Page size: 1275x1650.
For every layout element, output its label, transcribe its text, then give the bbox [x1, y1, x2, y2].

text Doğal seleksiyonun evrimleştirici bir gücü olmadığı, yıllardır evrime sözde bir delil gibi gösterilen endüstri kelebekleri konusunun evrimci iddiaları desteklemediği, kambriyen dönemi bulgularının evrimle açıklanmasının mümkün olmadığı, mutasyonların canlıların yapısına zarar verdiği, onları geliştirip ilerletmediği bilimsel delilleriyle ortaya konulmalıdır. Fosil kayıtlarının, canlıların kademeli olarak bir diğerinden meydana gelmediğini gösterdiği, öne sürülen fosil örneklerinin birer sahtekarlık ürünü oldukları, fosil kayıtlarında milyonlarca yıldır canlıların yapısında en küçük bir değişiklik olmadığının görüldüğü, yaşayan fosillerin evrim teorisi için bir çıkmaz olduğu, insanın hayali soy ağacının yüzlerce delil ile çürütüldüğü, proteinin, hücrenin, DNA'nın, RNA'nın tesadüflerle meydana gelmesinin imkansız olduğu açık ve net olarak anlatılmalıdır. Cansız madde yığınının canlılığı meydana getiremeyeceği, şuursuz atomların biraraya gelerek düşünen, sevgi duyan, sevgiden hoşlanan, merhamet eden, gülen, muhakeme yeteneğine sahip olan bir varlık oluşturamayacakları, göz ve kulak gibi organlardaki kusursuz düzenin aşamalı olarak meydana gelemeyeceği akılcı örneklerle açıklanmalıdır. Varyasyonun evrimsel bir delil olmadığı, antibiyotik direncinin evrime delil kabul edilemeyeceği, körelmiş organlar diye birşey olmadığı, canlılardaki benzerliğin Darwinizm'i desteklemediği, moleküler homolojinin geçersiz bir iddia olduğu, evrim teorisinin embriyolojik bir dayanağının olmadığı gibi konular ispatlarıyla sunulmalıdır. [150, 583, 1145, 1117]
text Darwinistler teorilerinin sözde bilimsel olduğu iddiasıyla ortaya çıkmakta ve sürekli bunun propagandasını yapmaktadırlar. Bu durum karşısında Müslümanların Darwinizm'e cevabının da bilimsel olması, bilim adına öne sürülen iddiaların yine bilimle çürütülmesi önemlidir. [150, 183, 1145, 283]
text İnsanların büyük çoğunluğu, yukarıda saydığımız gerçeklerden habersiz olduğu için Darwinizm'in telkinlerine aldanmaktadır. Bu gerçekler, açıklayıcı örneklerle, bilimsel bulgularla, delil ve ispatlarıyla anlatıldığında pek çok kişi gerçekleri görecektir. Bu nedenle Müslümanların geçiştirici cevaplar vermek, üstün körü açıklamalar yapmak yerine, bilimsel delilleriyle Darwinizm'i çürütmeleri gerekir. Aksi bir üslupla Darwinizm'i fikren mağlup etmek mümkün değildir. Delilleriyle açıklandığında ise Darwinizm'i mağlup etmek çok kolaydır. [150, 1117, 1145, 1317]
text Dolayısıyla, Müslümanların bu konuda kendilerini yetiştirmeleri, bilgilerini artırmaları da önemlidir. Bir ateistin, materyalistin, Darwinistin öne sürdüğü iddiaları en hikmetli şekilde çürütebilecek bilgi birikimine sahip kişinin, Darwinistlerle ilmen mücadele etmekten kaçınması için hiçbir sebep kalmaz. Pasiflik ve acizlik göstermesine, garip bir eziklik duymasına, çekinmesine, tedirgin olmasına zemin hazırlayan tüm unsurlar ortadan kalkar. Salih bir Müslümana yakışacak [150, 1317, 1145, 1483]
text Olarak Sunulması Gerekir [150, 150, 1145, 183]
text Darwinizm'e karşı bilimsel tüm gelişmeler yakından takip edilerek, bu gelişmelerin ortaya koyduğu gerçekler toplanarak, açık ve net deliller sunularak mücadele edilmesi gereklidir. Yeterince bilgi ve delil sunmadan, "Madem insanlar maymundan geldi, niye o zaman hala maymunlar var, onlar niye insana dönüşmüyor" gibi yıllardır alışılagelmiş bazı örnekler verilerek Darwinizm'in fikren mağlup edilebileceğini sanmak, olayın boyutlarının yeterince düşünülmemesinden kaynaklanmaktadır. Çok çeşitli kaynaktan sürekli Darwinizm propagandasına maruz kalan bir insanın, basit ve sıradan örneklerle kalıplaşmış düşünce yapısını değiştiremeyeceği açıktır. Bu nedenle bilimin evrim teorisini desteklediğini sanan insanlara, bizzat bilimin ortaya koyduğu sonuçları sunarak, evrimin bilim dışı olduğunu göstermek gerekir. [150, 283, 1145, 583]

THE PROBLEM | Repeat all of the data shown above, exactly as it appears.

EXERCISE RESULT |
Page size: 1275x1650.
For every layout element, output its label, transcribe its text, then give the bbox [x1, y1, x2, y2].

text Doğal seleksiyonun evrimleştirici bir gücü olmadığı, yıllardır evrime sözde bir delil gibi gösterilen endüstri kelebekleri konusunun evrimci iddiaları desteklemediği, kambriyen dönemi bulgularının evrimle açıklanmasının mümkün olmadığı, mutasyonların canlıların yapısına zarar verdiği, onları geliştirip ilerletmediği bilimsel delilleriyle ortaya konulmalıdır. Fosil kayıtlarının, canlıların kademeli olarak bir diğerinden meydana gelmediğini gösterdiği, öne sürülen fosil örneklerinin birer sahtekarlık ürünü oldukları, fosil kayıtlarında milyonlarca yıldır canlıların yapısında en küçük bir değişiklik olmadığının görüldüğü, yaşayan fosillerin evrim teorisi için bir çıkmaz olduğu, insanın hayali soy ağacının yüzlerce delil ile çürütüldüğü, proteinin, hücrenin, DNA'nın, RNA'nın tesadüflerle meydana gelmesinin imkansız olduğu açık ve net olarak anlatılmalıdır. Cansız madde yığınının canlılığı meydana getiremeyeceği, şuursuz atomların biraraya gelerek düşünen, sevgi duyan, sevgiden hoşlanan, merhamet eden, gülen, muhakeme yeteneğine sahip olan bir varlık oluşturamayacakları, göz ve kulak gibi organlardaki kusursuz düzenin aşamalı olarak meydana gelemeyeceği akılcı örneklerle açıklanmalıdır. Varyasyonun evrimsel bir delil olmadığı, antibiyotik direncinin evrime delil kabul edilemeyeceği, körelmiş organlar diye birşey olmadığı, canlılardaki benzerliğin Darwinizm'i desteklemediği, moleküler homolojinin geçersiz bir iddia olduğu, evrim teorisinin embriyolojik bir dayanağının olmadığı gibi konular ispatlarıyla sunulmalıdır. [150, 583, 1145, 1117]
text Darwinistler teorilerinin sözde bilimsel olduğu iddiasıyla ortaya çıkmakta ve sürekli bunun propagandasını yapmaktadırlar. Bu durum karşısında Müslümanların Darwinizm'e cevabının da bilimsel olması, bilim adına öne sürülen iddiaların yine bilimle çürütülmesi önemlidir. [150, 183, 1145, 283]
text İnsanların büyük çoğunluğu, yukarıda saydığımız gerçeklerden habersiz olduğu için Darwinizm'in telkinlerine aldanmaktadır. Bu gerçekler, açıklayıcı örneklerle, bilimsel bulgularla, delil ve ispatlarıyla anlatıldığında pek çok kişi gerçekleri görecektir. Bu nedenle Müslümanların geçiştirici cevaplar vermek, üstün körü açıklamalar yapmak yerine, bilimsel delilleriyle Darwinizm'i çürütmeleri gerekir. Aksi bir üslupla Darwinizm'i fikren mağlup etmek mümkün değildir. Delilleriyle açıklandığında ise Darwinizm'i mağlup etmek çok kolaydır. [150, 1117, 1145, 1317]
text Dolayısıyla, Müslümanların bu konuda kendilerini yetiştirmeleri, bilgilerini artırmaları da önemlidir. Bir ateistin, materyalistin, Darwinistin öne sürdüğü iddiaları en hikmetli şekilde çürütebilecek bilgi birikimine sahip kişinin, Darwinistlerle ilmen mücadele etmekten kaçınması için hiçbir sebep kalmaz. Pasiflik ve acizlik göstermesine, garip bir eziklik duymasına, çekinmesine, tedirgin olmasına zemin hazırlayan tüm unsurlar ortadan kalkar. Salih bir Müslümana yakışacak [150, 1317, 1145, 1483]
text Olarak Sunulması Gerekir [150, 150, 1145, 183]
text Darwinizm'e karşı bilimsel tüm gelişmeler yakından takip edilerek, bu gelişmelerin ortaya koyduğu gerçekler toplanarak, açık ve net deliller sunularak mücadele edilmesi gereklidir. Yeterince bilgi ve delil sunmadan, "Madem insanlar maymundan geldi, niye o zaman hala maymunlar var, onlar niye insana dönüşmüyor" gibi yıllardır alışılagelmiş bazı örnekler verilerek Darwinizm'in fikren mağlup edilebileceğini sanmak, olayın boyutlarının yeterince düşünülmemesinden kaynaklanmaktadır. Çok çeşitli kaynaktan sürekli Darwinizm propagandasına maruz kalan bir insanın, basit ve sıradan örneklerle kalıplaşmış düşünce yapısını değiştiremeyeceği açıktır. Bu nedenle bilimin evrim teorisini desteklediğini sanan insanlara, bizzat bilimin ortaya koyduğu sonuçları sunarak, evrimin bilim dışı olduğunu göstermek gerekir. [150, 283, 1145, 583]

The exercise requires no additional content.